Dependencies are optional.
The source of the document in the above example specifies:
- The document depends on two content items with numbers 9636 and 8725
- The document depends on two thesaurus terms with numbers 1034 and 1152.
The provider stores dependencies for the document (in table esDependencies, along with the document registration in table esDocuments).
For real time reindexing an additional mechanism is required to inform Enterprise Search that an item has changed. This allows ES to mark depending documents as dirty, which in turn causes reindexing of the document.
One mechanism in the Smartsite manager is to intercept content item changes and thesaurus term changes, and mark depending documents as dirty. The source of the documents and the receiving ES must be the same environment for this, such that content item numbers and thesaurus term numbers are the same.
ES document
The table below specifies the elements that can be used to populate an ES document.
- For details per standard field refer to the page about standard fields.
- An element name in round brackets indicates that the element is not supported although the field with that name exists.
- An indicator 1 specifies an element such doc_title, containing a single value.
- An indicator n specifies an element such doc_keywords, containing value subelements.
Element name | Type | 1_n | Description |
---|---|---|---|
doc_authors | String | n | Authors. |
doc_body | String | 1 | Main text of the document. |
doc_created | DateTime | 1 | Creation date. |
doc_description | String | 1 | Description. |
(doc_fileformat) | FileFormat | 1 | Currently not supported. |
doc_identifier | String | 1 | Identifier. |
doc_keywords | String | n | Keywords. |
doc_language | DocumentLanguage | 1 | Language. Several values are accepted, including dutch, english, french, german, nl, en, fr, de; case insensitive. |
doc_modified | DateTime | 1 | Modification date. |
doc_publisher | String | 1 | Publisher. |
doc_title | String | 1 | Title. |
doc_url | Uri | 1 | Uniform resource locator used to open the original document. |
extra_* | * | 1_n | See the page about extra fields. |
(system_autocomplete) | String | n | Handled by the system. |
(system_document_size) | LongInteger | 1 | Handled by the system. |
(system_guid) | Guid | 1 | Handled by the system. |
(system_location) | String | 1 | Handled by the system. |
(system_number) | LongInteger | 1 | Handled by the system. |
(system_phrase_suggester) | String | 1 | Handled by the system. |
(system_provider_code) | String | 1 | Handled by the system. |
(system_source_code) | String | 1 | Handled by the system. |
system_usergroups | String | n | Codes of authorization groups that are allowed to find and view the document. |
Text type
An element containing HTML should have an attribute type="html". This requests to strip HTML tags from the text and to replace HTML character entities by their actual characters, before indexing the field. This measure prevents that HTML element names and character entity names end up in the Elastic Search index, polluting the search results.

——

Problems to work on:
(a) Can you repeat the stretch of the Enterprise Search text from "For real time" through "reindexing of the document.", switching "dirty" to "stale"?
(b) According to the Enterprise Search text, why should an element containing HTML carry the attribute type="html"?
The items come from a separate source, unrelated to the Enterprise Search text.

——

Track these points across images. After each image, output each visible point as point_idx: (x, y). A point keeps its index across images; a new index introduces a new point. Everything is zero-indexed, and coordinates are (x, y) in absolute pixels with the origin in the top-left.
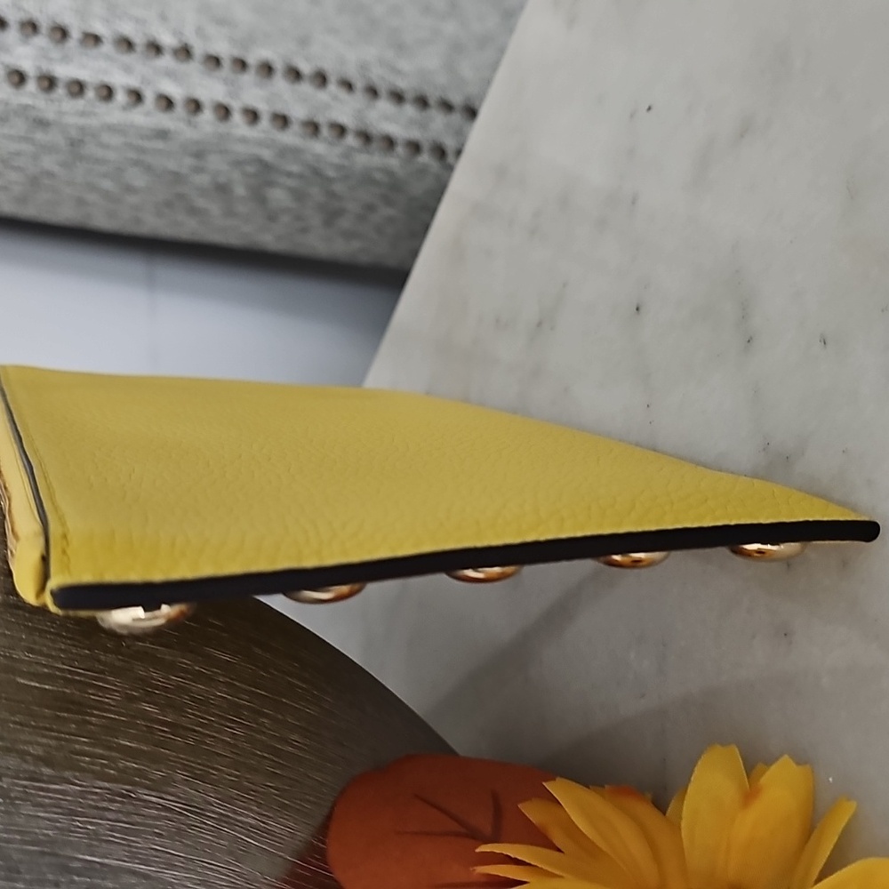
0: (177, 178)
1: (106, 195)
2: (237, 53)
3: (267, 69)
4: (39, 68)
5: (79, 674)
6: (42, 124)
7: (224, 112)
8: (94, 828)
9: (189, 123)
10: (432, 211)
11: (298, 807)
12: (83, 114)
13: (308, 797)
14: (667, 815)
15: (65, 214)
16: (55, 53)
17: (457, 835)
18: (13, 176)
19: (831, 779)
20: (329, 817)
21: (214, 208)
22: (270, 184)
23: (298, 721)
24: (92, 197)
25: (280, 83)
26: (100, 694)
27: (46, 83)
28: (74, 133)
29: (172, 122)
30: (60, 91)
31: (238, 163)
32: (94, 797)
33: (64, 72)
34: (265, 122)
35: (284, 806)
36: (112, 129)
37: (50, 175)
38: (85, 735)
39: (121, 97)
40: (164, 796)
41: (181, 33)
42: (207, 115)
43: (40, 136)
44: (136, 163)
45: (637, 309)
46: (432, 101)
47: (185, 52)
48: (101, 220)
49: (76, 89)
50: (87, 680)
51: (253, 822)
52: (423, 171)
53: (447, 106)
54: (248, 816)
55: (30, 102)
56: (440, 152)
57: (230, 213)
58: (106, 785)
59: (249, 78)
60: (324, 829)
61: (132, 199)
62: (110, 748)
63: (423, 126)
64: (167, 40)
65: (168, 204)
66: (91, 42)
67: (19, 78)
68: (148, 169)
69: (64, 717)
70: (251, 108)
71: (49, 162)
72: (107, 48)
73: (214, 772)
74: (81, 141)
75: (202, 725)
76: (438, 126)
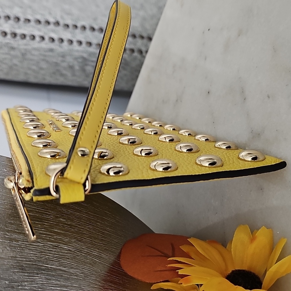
0: (57, 64)
1: (34, 71)
2: (74, 23)
3: (84, 28)
4: (11, 31)
5: (40, 210)
6: (13, 48)
7: (71, 42)
8: (48, 256)
9: (60, 46)
10: (139, 71)
11: (110, 250)
12: (26, 45)
13: (113, 247)
14: (227, 248)
15: (21, 78)
16: (16, 25)
17: (161, 256)
18: (4, 66)
19: (278, 233)
20: (120, 253)
21: (69, 74)
22: (86, 65)
23: (109, 224)
24: (29, 72)
25: (88, 32)
26: (47, 216)
27: (13, 35)
28: (23, 51)
29: (54, 46)
30: (18, 38)
31: (76, 59)
32: (48, 247)
33: (19, 31)
34: (84, 45)
35: (106, 249)
36: (35, 49)
37: (16, 65)
38: (43, 228)
39: (38, 39)
40: (69, 246)
41: (56, 18)
42: (65, 43)
43: (12, 53)
44: (43, 60)
45: (209, 93)
46: (137, 36)
47: (57, 23)
48: (32, 79)
49: (23, 36)
50: (43, 212)
51: (97, 254)
52: (135, 58)
53: (142, 37)
54: (95, 253)
55: (9, 41)
56: (141, 52)
57: (74, 75)
58: (51, 243)
59: (78, 31)
60: (119, 256)
61: (42, 72)
62: (51, 232)
63: (135, 44)
64: (52, 20)
65: (54, 73)
66: (27, 21)
67: (5, 34)
68: (47, 62)
69: (37, 223)
70: (79, 40)
71: (15, 61)
72: (32, 23)
73: (84, 239)
74: (25, 54)
75: (79, 225)
76: (139, 44)
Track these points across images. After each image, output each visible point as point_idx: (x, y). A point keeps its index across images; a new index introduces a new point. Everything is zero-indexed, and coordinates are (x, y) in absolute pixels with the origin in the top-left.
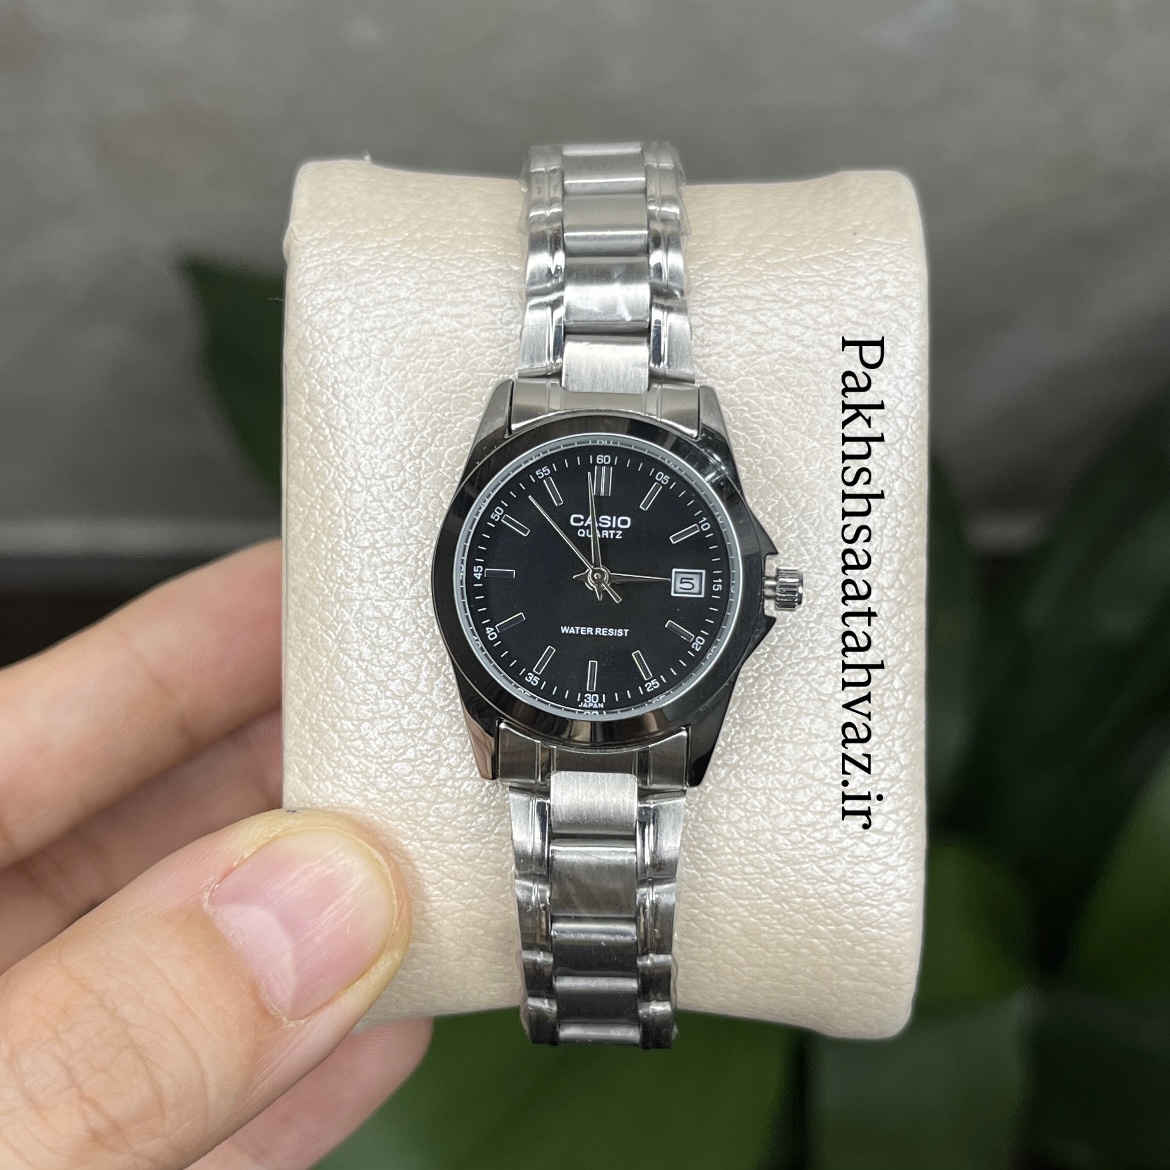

——

Solutions to the problems:
(a)
For real time reindexing an additional mechanism is required to inform Enterprise Search that an item has changed. This allows ES to mark depending documents as stale, which in turn causes reindexing of the document.

(b) The attribute requests that HTML tags be stripped from the text and that HTML character entities be replaced by their actual characters before the field is indexed. This keeps HTML element names and character entity names out of the Elastic Search index, where they would pollute the search results.